はんこ

日本人の生活に切っても切れないはんこの歴史

日本は「印鑑社会」と言われるほど生活の中に深く浸透していますが、その歴史については知らない人が多いのではないでしょうか。

はんこの歴史は古く、紀元前4000年前のメソポタミア文明が発祥とされており、約6000年も前に印を押すことが行われてきました。

個人を認証する以外に、地位が高い人が紐を通して首に吊り下げていたことを考えると、権力や地位の証としての役割も持っていたことが分かります。

メソポタミアで開花した文化は、エジプトからインダス・中国へと伝わっていき、中国で最も発展をしていきます。

秦の始皇帝の時代に入ると文字の統一が行われ、同時に印章制度が設けられました。

この後、皇帝から信証の道具として官僚に授けられたり、諸国の王に贈ることを繰り返しながら周辺に広がっていきます。

日本で最も古いものとして「漢委奴国王」の金印が福岡県で発見されたことは広く知られており、後漢書に光武帝が金印を授けた(中元2年)ことが記されています。

聖徳太子の時代に入ると、遣隋使が派遣され中国のさまざまな文化が日本に入ってきます。

701年の大宝律令に併せて日本でも印章制度が定められ、中央政府によって作られた官印が国内に広まっていきます。

書体は中国のものとは異なり、日本独自のはんこ文化が始まるのでした。

鎌倉時代には外交が盛んになり、中国(宋)から僧侶が渡来し日本に影響を与えるようになります。

この頃は、書画に印を押したりすことが流行り始めました。

戦国時代になると、武将たちが花印(武将や公家・領主などが用いた印の呼び名)と私印を盛んに用いるようになり、さまざまな趣向を凝らして権力を表現していきます。

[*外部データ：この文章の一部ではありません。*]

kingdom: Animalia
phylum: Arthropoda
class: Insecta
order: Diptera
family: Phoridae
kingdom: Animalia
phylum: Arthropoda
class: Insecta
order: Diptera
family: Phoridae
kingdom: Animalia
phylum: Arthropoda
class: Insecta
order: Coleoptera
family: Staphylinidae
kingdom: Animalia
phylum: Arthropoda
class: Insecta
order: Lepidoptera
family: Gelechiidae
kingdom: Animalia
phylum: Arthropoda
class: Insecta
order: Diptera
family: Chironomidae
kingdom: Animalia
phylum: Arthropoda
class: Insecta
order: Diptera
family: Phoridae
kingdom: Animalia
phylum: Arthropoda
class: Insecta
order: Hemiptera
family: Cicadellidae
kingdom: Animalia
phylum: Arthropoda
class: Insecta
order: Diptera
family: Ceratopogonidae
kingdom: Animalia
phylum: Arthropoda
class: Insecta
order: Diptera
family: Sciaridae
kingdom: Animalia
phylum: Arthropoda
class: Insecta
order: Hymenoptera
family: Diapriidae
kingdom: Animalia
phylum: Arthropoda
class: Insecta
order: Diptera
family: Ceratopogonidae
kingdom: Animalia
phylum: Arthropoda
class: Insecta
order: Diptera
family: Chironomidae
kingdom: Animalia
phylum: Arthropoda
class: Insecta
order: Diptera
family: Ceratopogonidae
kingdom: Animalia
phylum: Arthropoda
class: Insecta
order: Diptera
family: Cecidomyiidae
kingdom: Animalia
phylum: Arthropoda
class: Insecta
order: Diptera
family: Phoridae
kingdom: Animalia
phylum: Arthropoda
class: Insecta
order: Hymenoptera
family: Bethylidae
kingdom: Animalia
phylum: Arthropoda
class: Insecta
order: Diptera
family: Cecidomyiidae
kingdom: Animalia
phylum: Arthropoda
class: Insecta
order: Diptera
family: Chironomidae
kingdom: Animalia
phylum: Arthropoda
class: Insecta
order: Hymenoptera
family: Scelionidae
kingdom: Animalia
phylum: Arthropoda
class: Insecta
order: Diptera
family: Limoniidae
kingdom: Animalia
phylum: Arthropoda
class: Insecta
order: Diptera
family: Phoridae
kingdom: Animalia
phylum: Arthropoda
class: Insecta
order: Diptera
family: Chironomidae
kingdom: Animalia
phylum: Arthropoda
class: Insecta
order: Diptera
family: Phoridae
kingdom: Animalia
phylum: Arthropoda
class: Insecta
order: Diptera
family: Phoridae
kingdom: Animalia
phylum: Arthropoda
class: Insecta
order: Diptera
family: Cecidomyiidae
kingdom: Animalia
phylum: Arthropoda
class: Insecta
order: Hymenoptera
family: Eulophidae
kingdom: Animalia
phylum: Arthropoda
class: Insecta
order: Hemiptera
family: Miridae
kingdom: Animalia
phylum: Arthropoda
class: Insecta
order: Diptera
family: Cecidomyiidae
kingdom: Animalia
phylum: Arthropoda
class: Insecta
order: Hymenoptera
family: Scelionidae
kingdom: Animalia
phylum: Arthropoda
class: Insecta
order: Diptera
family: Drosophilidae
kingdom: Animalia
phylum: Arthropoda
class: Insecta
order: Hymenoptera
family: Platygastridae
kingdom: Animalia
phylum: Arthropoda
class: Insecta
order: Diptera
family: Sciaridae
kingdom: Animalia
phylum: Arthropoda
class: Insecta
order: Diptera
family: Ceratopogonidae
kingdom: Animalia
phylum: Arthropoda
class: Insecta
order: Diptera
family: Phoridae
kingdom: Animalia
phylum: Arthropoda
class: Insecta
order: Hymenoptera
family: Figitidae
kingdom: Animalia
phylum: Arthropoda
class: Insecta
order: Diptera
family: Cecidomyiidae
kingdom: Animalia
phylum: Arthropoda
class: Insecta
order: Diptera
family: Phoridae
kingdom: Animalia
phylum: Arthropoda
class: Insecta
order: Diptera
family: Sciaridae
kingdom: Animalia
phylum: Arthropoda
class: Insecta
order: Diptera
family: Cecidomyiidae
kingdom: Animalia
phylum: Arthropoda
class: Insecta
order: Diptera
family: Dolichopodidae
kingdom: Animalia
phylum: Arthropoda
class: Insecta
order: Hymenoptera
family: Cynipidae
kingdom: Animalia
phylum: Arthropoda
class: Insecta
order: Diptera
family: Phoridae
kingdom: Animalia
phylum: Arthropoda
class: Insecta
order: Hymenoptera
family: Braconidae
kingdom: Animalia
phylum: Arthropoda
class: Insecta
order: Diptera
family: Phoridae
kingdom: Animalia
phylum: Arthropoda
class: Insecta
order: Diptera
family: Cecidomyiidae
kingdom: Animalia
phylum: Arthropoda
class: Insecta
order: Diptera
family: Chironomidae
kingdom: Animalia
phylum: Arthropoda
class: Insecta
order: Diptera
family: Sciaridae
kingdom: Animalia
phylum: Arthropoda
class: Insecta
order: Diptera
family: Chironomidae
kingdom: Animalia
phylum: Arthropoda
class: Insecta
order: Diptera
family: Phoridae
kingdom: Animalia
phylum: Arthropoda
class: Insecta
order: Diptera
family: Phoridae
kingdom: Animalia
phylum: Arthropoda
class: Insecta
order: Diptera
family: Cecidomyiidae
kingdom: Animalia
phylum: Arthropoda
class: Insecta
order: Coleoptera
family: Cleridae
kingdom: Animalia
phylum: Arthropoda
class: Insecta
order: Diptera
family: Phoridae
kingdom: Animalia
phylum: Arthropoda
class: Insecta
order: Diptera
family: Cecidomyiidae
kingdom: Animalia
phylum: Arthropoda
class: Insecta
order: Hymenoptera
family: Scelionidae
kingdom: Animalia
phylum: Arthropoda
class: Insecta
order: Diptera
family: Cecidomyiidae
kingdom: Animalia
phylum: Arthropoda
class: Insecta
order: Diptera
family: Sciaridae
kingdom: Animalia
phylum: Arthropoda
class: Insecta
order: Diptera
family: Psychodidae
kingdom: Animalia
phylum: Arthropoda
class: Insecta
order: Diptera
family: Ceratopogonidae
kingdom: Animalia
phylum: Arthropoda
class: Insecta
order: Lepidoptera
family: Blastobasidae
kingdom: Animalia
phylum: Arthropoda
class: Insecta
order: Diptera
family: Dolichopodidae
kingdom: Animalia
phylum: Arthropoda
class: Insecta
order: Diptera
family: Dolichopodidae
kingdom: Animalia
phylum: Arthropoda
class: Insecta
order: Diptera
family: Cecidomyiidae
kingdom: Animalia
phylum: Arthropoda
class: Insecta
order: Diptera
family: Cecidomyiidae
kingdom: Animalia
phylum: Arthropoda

江戸時代に入ると、中国から篆刻の技術が伝えられ、政治においては文書などに、商業においては帳簿などに使用され、町民に至るまで広く普及をすることになります。

証文に使用されるはんこは実印と呼ばれるようになり、今日の印鑑登録の原型と言われる印鑑帳が作られ、照合などが行われるようになります。

明治6年には実印の原則が定められ、登録制度も設けられます。

政府は欧米に習いサインも同時に普及しようと試みますが、結局は失敗に終わります。

現在日本では、出生の時の登録や不動産の売買など、いろいろな場面で本人を認証する手段として利用されています。

このように長い歴史の中で受け継がれてきた日本の文化で、日本人の生活のさまざまな場面で必要不可欠なものになっています。